-- Opening Marker --
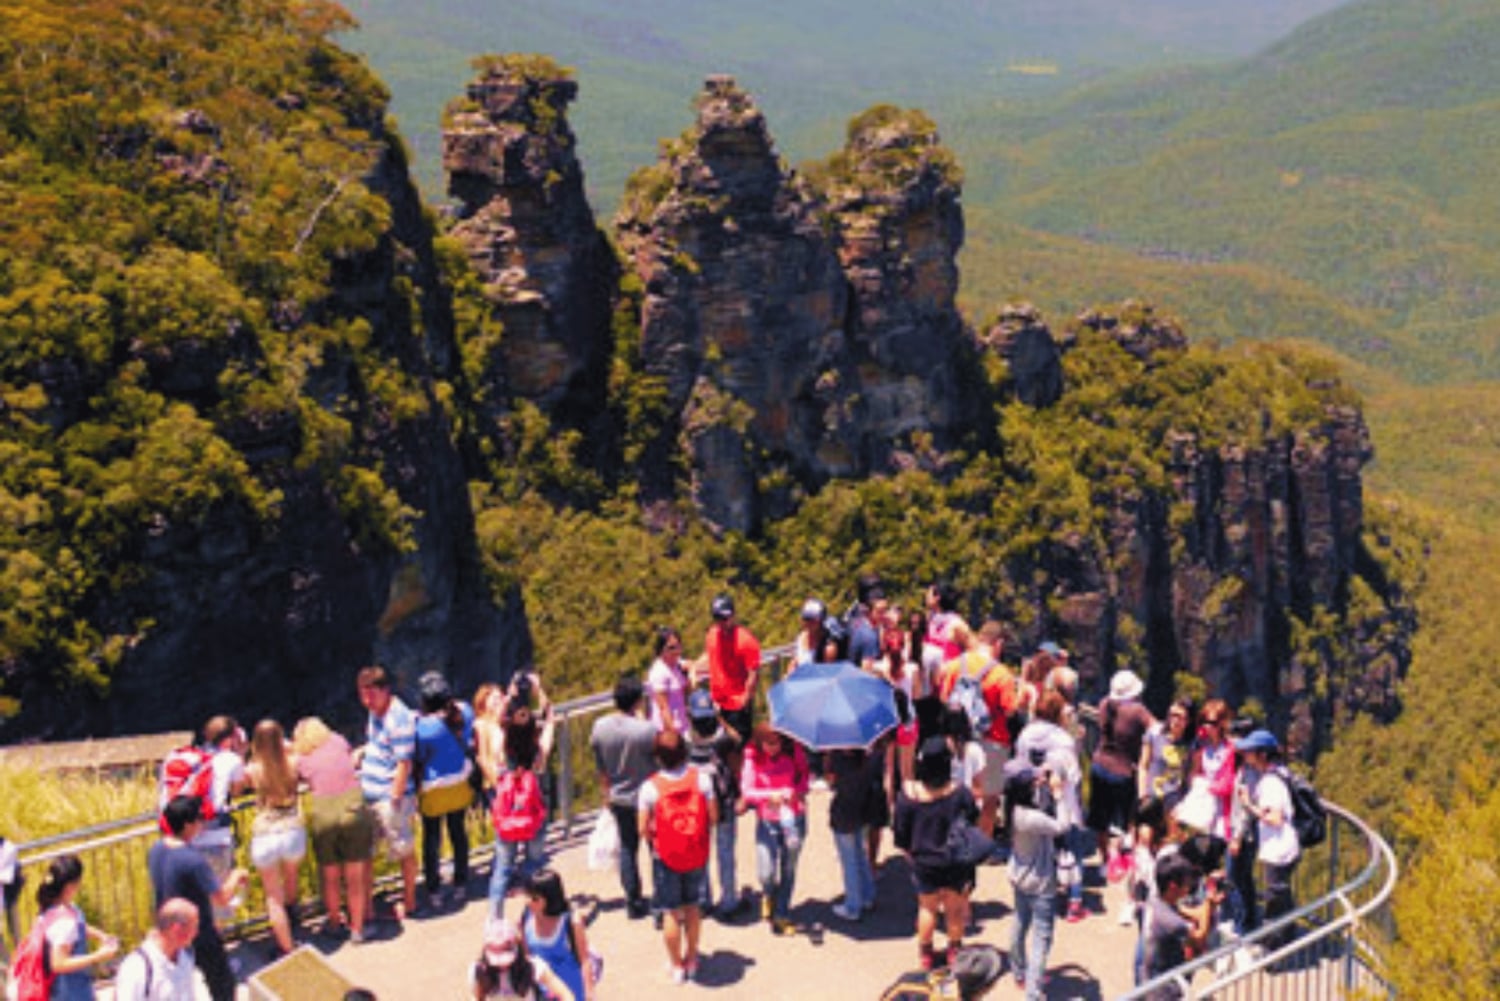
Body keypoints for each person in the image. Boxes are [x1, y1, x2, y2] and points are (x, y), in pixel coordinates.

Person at [148, 796, 248, 1001]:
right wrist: (236, 876)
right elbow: (221, 898)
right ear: (187, 825)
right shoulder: (192, 860)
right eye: (199, 818)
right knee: (222, 983)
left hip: (168, 931)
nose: (202, 823)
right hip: (197, 932)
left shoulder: (156, 850)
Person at [893, 736, 979, 971]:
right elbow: (972, 821)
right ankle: (954, 951)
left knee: (927, 908)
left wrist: (910, 854)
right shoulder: (960, 793)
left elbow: (901, 834)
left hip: (924, 861)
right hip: (955, 860)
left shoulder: (909, 795)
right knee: (954, 909)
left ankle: (926, 954)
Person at [638, 729, 717, 984]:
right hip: (696, 852)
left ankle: (676, 965)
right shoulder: (701, 780)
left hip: (666, 856)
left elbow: (642, 829)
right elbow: (713, 817)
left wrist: (657, 837)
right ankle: (692, 959)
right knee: (693, 907)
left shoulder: (650, 788)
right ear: (685, 752)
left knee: (670, 912)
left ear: (657, 757)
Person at [292, 716, 373, 943]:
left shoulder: (301, 757)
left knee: (330, 877)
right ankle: (358, 929)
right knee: (355, 877)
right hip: (352, 806)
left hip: (324, 812)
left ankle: (335, 922)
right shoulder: (338, 741)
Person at [936, 621, 1016, 840]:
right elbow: (1010, 710)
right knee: (989, 799)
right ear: (998, 644)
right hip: (993, 740)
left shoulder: (955, 665)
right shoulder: (1001, 674)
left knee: (952, 791)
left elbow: (944, 698)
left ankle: (951, 839)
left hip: (958, 740)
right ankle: (981, 844)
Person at [589, 674, 658, 919]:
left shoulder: (600, 727)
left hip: (618, 797)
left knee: (628, 849)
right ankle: (661, 900)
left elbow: (601, 766)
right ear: (638, 701)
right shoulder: (646, 730)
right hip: (646, 798)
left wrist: (606, 792)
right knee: (656, 848)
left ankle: (633, 901)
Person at [1015, 691, 1087, 923]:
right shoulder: (1063, 739)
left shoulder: (1026, 734)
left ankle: (1041, 897)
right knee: (1072, 849)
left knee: (1041, 851)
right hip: (1062, 800)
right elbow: (1073, 775)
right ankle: (1074, 901)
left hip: (1034, 800)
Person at [355, 665, 419, 920]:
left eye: (372, 694)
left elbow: (404, 762)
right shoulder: (375, 713)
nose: (367, 701)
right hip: (370, 794)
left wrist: (395, 799)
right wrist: (362, 752)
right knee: (366, 852)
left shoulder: (399, 718)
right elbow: (379, 744)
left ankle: (410, 901)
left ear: (386, 690)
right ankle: (368, 908)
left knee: (403, 849)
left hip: (389, 797)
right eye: (363, 695)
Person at [1005, 763, 1074, 1000]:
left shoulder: (1012, 808)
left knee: (1019, 923)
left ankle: (1019, 972)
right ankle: (1033, 993)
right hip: (1040, 883)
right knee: (1041, 938)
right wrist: (1059, 795)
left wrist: (1042, 777)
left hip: (1019, 877)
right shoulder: (1031, 818)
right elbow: (1062, 826)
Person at [490, 679, 555, 910]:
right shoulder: (539, 754)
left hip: (508, 816)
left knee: (502, 867)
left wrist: (509, 696)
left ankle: (495, 917)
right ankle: (532, 913)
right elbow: (550, 718)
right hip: (533, 815)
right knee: (534, 863)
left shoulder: (502, 750)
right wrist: (539, 689)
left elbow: (496, 722)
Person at [740, 724, 809, 935]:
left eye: (776, 743)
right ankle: (769, 893)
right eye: (768, 744)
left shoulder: (794, 750)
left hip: (793, 818)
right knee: (766, 872)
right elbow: (747, 791)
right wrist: (769, 795)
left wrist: (796, 792)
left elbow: (805, 777)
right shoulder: (752, 756)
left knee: (789, 868)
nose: (773, 748)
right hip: (767, 820)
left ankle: (782, 913)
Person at [245, 719, 307, 956]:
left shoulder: (253, 770)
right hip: (292, 828)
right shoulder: (293, 762)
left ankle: (285, 945)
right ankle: (293, 920)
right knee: (291, 879)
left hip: (266, 831)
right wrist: (285, 745)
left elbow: (240, 785)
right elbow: (296, 750)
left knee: (273, 896)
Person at [1234, 729, 1300, 948]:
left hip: (1278, 849)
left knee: (1274, 897)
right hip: (1285, 846)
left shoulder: (1271, 782)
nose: (1246, 755)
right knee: (1281, 893)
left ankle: (1275, 943)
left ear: (1262, 754)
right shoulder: (1280, 773)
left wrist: (1248, 805)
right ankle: (1287, 933)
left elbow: (1275, 818)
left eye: (1250, 751)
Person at [414, 671, 475, 908]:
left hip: (435, 789)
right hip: (459, 783)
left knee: (432, 838)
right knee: (458, 833)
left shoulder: (423, 728)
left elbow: (420, 756)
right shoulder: (464, 712)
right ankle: (461, 883)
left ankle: (434, 889)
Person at [1088, 669, 1154, 882]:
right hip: (1123, 770)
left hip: (1099, 764)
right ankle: (1124, 860)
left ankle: (1105, 861)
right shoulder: (1137, 711)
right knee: (1125, 820)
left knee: (1101, 819)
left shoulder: (1105, 704)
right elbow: (1156, 729)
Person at [23, 855, 118, 1000]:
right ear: (70, 887)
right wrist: (98, 956)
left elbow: (78, 928)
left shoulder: (53, 908)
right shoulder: (64, 922)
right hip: (71, 993)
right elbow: (59, 963)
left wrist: (101, 935)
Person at [685, 687, 743, 918]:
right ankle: (729, 900)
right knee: (726, 852)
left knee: (700, 853)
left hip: (697, 803)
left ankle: (703, 900)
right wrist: (722, 719)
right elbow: (738, 742)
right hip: (724, 801)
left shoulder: (686, 740)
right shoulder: (723, 740)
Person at [1142, 854, 1223, 999]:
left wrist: (1209, 904)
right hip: (1165, 990)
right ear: (1173, 886)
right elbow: (1199, 937)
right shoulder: (1171, 922)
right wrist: (1209, 904)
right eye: (1186, 883)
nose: (1189, 886)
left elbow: (1195, 914)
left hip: (1152, 979)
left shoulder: (1158, 902)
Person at [193, 717, 248, 922]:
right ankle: (215, 941)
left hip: (190, 835)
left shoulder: (194, 756)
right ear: (230, 738)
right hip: (216, 836)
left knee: (197, 899)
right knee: (218, 900)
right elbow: (237, 790)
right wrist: (240, 753)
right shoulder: (230, 759)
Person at [703, 592, 760, 775]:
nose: (722, 622)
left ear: (733, 615)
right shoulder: (712, 635)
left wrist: (745, 699)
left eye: (725, 618)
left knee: (738, 750)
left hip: (737, 705)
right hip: (717, 703)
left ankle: (741, 783)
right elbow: (710, 656)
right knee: (719, 751)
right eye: (718, 618)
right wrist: (694, 667)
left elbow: (753, 673)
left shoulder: (745, 640)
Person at [518, 870, 595, 1001]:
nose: (528, 901)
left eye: (535, 898)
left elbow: (584, 959)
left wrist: (589, 992)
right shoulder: (526, 918)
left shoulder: (570, 921)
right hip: (541, 992)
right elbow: (526, 957)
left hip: (571, 991)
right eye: (526, 895)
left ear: (550, 898)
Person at [470, 916, 573, 1001]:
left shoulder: (533, 967)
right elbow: (477, 997)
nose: (502, 966)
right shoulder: (480, 971)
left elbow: (565, 994)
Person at [827, 746, 877, 921]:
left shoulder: (837, 758)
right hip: (861, 811)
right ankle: (868, 896)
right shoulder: (865, 757)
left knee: (849, 861)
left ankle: (853, 906)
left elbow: (831, 782)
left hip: (843, 814)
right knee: (860, 855)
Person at [113, 898, 199, 1001]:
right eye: (194, 927)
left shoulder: (185, 959)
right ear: (177, 929)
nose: (196, 933)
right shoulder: (137, 968)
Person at [1188, 700, 1236, 840]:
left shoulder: (1230, 748)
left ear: (1222, 723)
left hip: (1224, 809)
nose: (1207, 726)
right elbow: (1194, 776)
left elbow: (1228, 784)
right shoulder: (1202, 748)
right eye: (1204, 722)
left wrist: (1206, 786)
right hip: (1204, 806)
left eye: (1212, 723)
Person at [646, 627, 691, 734]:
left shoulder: (677, 664)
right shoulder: (659, 672)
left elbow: (691, 664)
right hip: (667, 730)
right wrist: (673, 734)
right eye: (671, 648)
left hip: (683, 725)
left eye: (678, 646)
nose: (677, 650)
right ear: (661, 649)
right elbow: (663, 708)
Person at [473, 683, 508, 811]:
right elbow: (482, 758)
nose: (498, 702)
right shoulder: (481, 724)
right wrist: (496, 783)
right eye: (494, 699)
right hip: (494, 779)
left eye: (500, 698)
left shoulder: (502, 725)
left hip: (508, 776)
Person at [792, 599, 828, 669]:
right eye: (806, 619)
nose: (808, 623)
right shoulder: (801, 637)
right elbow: (795, 662)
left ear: (821, 621)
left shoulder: (826, 644)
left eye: (813, 620)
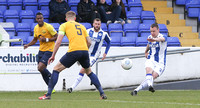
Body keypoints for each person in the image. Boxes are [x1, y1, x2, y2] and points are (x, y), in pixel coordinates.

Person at [38, 11, 107, 100]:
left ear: (66, 19)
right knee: (89, 72)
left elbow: (58, 41)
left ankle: (48, 95)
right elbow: (89, 42)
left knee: (56, 69)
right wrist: (83, 51)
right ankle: (102, 93)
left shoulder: (64, 25)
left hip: (73, 51)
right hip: (85, 51)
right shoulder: (82, 26)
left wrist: (53, 55)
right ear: (75, 18)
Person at [67, 18, 111, 93]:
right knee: (88, 71)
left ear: (100, 25)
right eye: (96, 24)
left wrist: (105, 53)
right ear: (93, 24)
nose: (97, 25)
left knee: (83, 69)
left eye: (98, 24)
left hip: (94, 56)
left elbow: (109, 42)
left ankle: (72, 87)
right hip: (85, 54)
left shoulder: (103, 34)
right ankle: (100, 90)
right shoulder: (87, 31)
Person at [24, 12, 58, 93]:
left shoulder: (48, 27)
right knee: (41, 70)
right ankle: (51, 88)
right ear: (36, 19)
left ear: (43, 18)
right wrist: (28, 45)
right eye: (38, 18)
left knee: (40, 67)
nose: (39, 20)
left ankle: (51, 75)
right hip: (41, 50)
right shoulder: (36, 28)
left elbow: (56, 36)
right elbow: (35, 39)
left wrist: (46, 39)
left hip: (49, 50)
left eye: (41, 18)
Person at [130, 23, 167, 96]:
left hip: (160, 63)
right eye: (151, 31)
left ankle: (136, 90)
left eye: (154, 31)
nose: (152, 33)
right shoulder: (150, 37)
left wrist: (154, 39)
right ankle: (150, 86)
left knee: (152, 77)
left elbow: (161, 39)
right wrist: (146, 51)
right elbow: (149, 44)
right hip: (151, 60)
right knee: (148, 70)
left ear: (158, 30)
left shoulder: (162, 36)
-- Closing Marker --
- _WHAT THE EXERCISE ASKS_: Return exactly what appears from the opening line of the material through the line with "right knee: (1072, 849)", apart from the pictures.

- _RESULT OF THE TASK_:
Body keypoints for each person in the image. Boxes are [x1, y1, x2, y2] and points are (x, y), in pixel coordinates.

Person at [148, 796, 248, 1001]:
right wrist: (236, 876)
right elbow: (221, 898)
right ear: (187, 825)
right shoulder: (192, 860)
right eye: (199, 818)
right knee: (222, 983)
left hip: (168, 931)
nose: (202, 823)
right hip: (197, 932)
left shoulder: (156, 850)
Person at [893, 736, 979, 971]:
right elbow: (972, 821)
right ankle: (954, 951)
left knee: (927, 908)
left wrist: (910, 854)
right shoulder: (960, 793)
left elbow: (901, 834)
left hip: (924, 861)
right hip: (955, 860)
left shoulder: (909, 795)
right knee: (954, 909)
left ankle: (926, 954)
Person at [638, 729, 717, 984]:
right hip: (696, 852)
left ankle: (676, 965)
right shoulder: (701, 780)
left hip: (666, 856)
left elbow: (642, 829)
right elbow: (713, 817)
left wrist: (657, 837)
right ankle: (692, 959)
right knee: (693, 907)
left shoulder: (650, 788)
right ear: (685, 752)
left knee: (670, 912)
left ear: (657, 757)
Person at [292, 716, 373, 943]:
left shoulder: (301, 757)
left knee: (330, 877)
right ankle: (358, 929)
right knee: (355, 877)
right hip: (352, 806)
left hip: (324, 812)
left ankle: (335, 922)
right shoulder: (338, 741)
Person at [936, 621, 1016, 840]:
right elbow: (1010, 710)
right knee: (989, 799)
right ear: (998, 644)
right hip: (993, 740)
left shoulder: (955, 665)
right shoulder: (1001, 674)
left knee: (952, 791)
left elbow: (944, 698)
left ankle: (951, 839)
left hip: (958, 740)
right ankle: (981, 844)
Person at [589, 674, 658, 919]:
left shoulder: (600, 727)
left hip: (618, 797)
left knee: (628, 849)
right ankle: (661, 900)
left elbow: (601, 766)
right ear: (638, 701)
right shoulder: (646, 730)
right hip: (646, 798)
left wrist: (606, 792)
right knee: (656, 848)
left ankle: (633, 901)
Person at [1015, 691, 1087, 923]:
right shoulder: (1063, 739)
left shoulder: (1026, 734)
left ankle: (1041, 897)
right knee: (1072, 849)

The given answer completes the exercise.